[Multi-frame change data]
○ ○ ○ ○
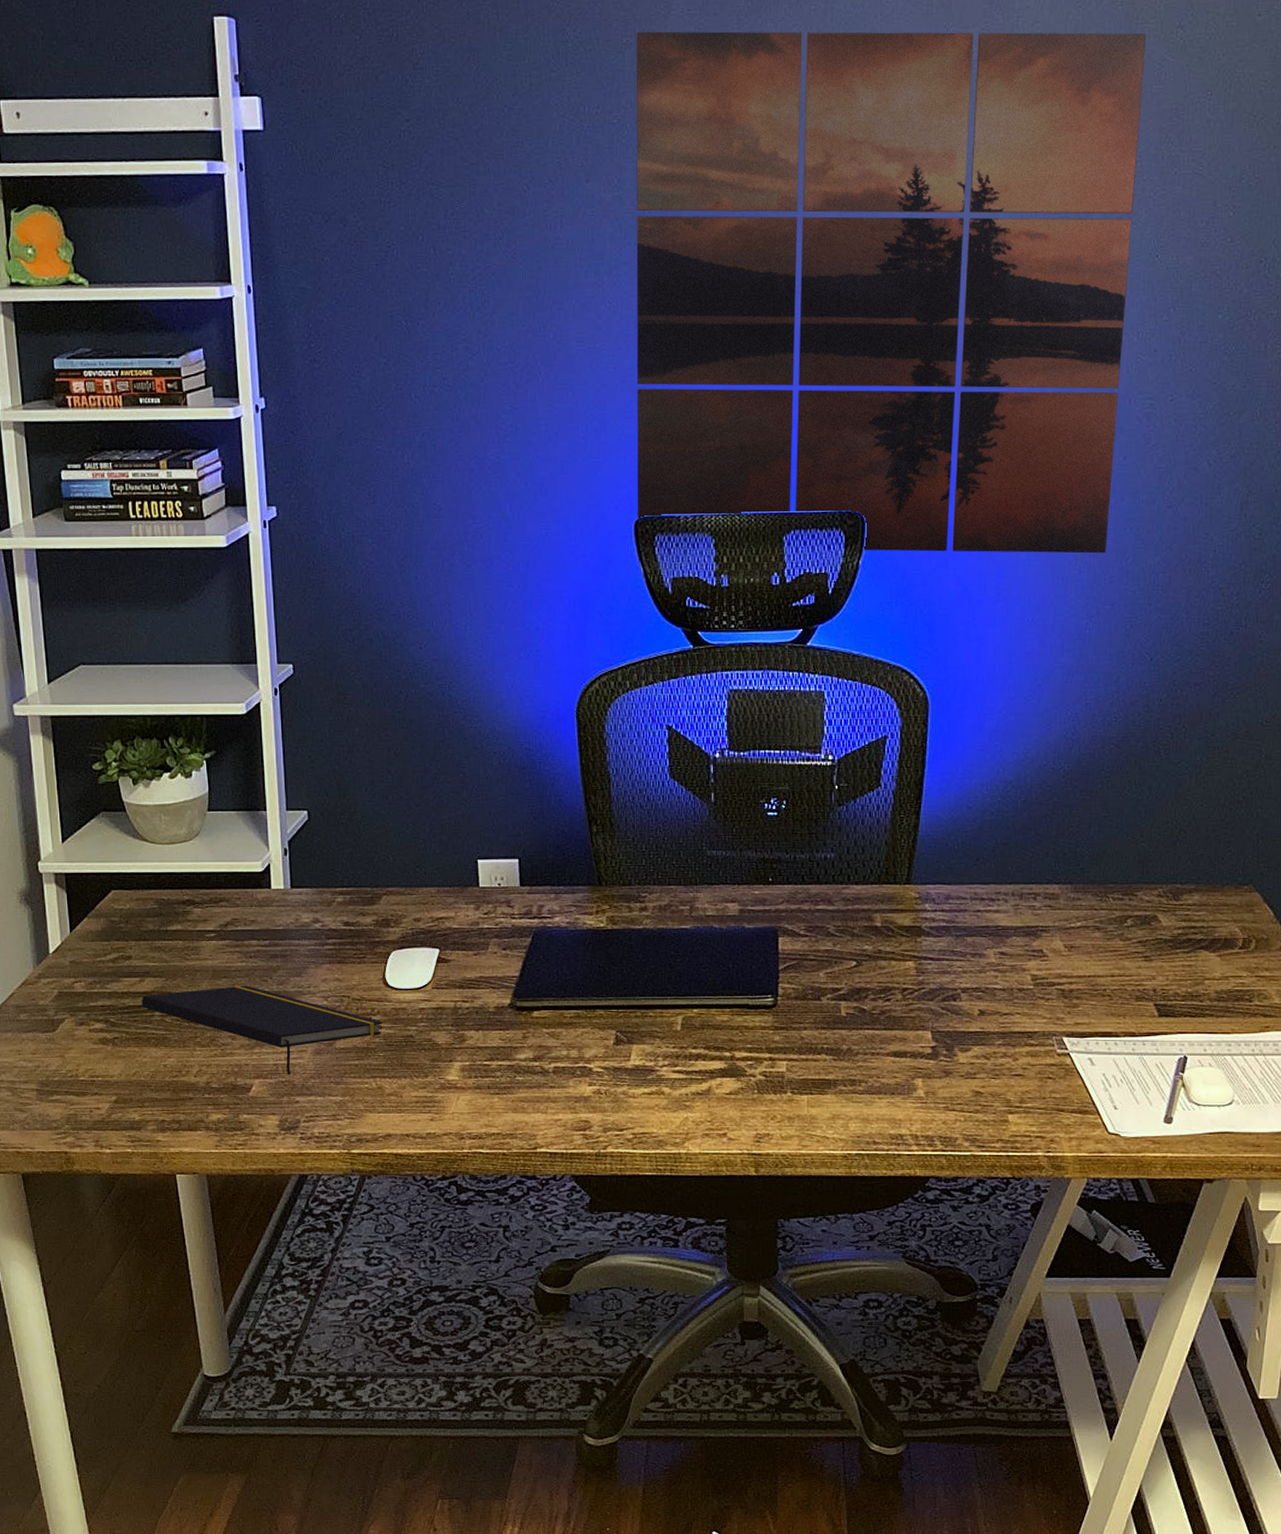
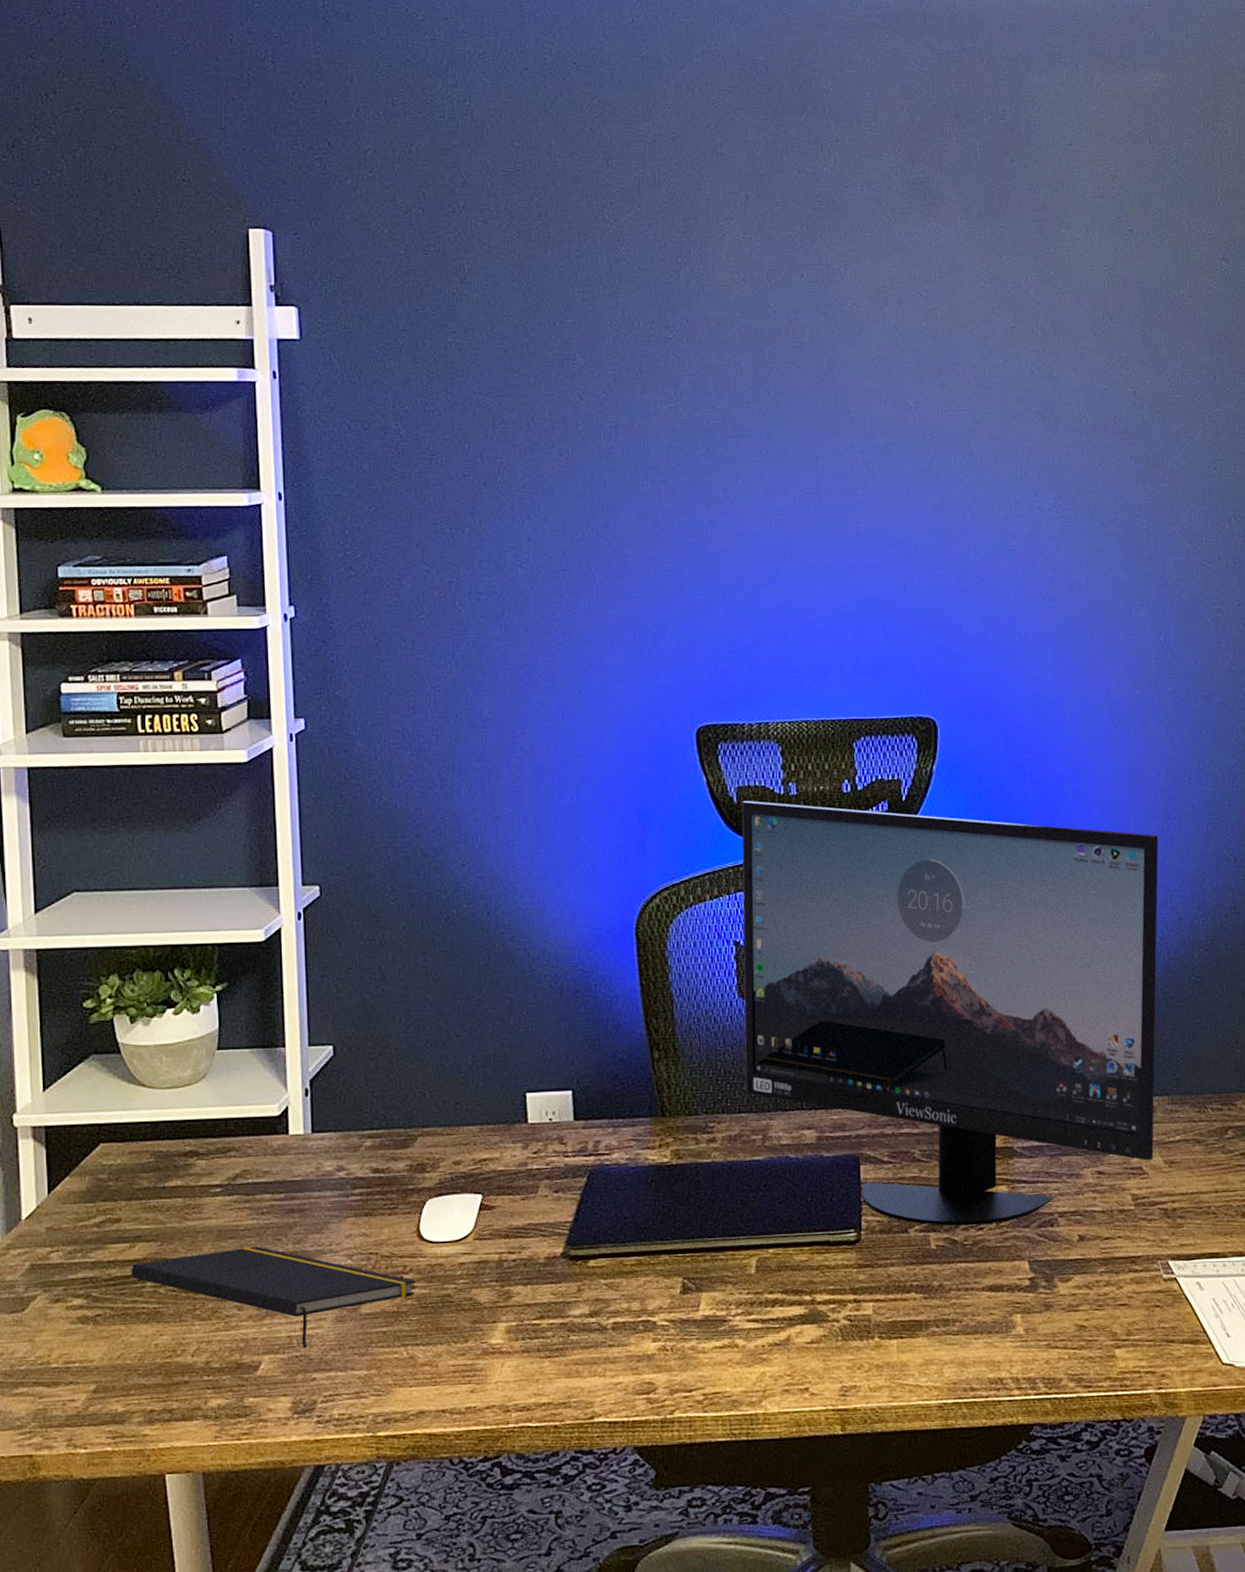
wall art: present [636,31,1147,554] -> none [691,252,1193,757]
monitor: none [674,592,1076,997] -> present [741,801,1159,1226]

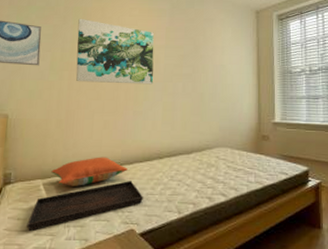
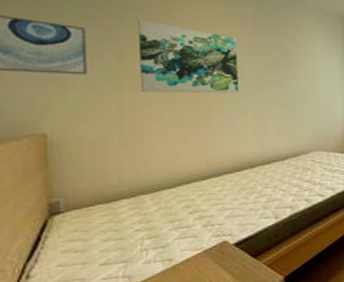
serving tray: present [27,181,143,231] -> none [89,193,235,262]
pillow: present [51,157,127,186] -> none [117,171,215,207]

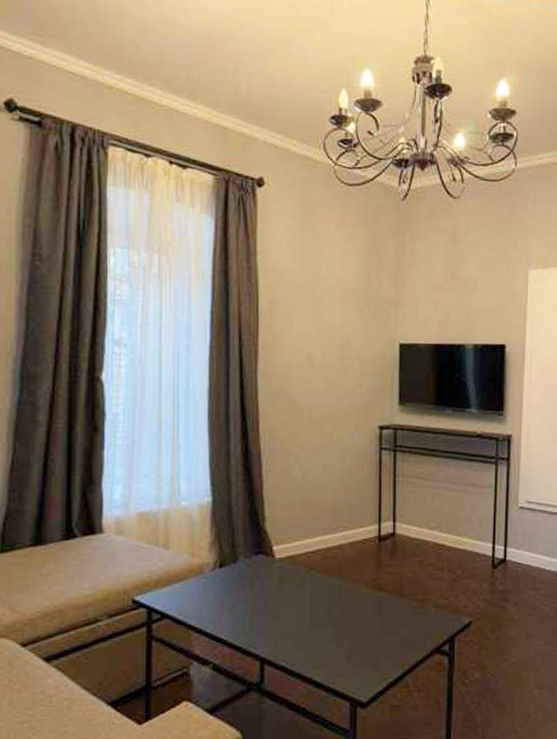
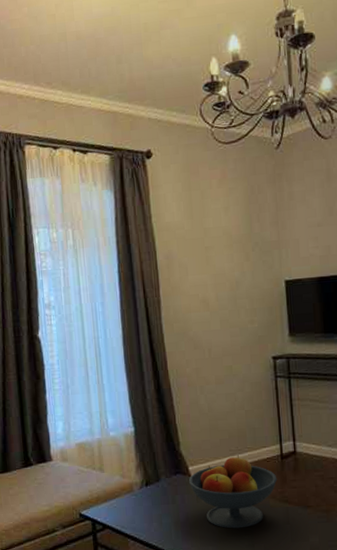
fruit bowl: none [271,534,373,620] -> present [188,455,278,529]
○ ○ ○ ○
- What the task asks: The answer consists of the records repeated exactly, without any images.

- Exercise response:
wall art: present [636,31,1147,554] -> none [691,252,1193,757]
monitor: none [674,592,1076,997] -> present [741,801,1159,1226]

serving tray: present [27,181,143,231] -> none [89,193,235,262]
pillow: present [51,157,127,186] -> none [117,171,215,207]

fruit bowl: none [271,534,373,620] -> present [188,455,278,529]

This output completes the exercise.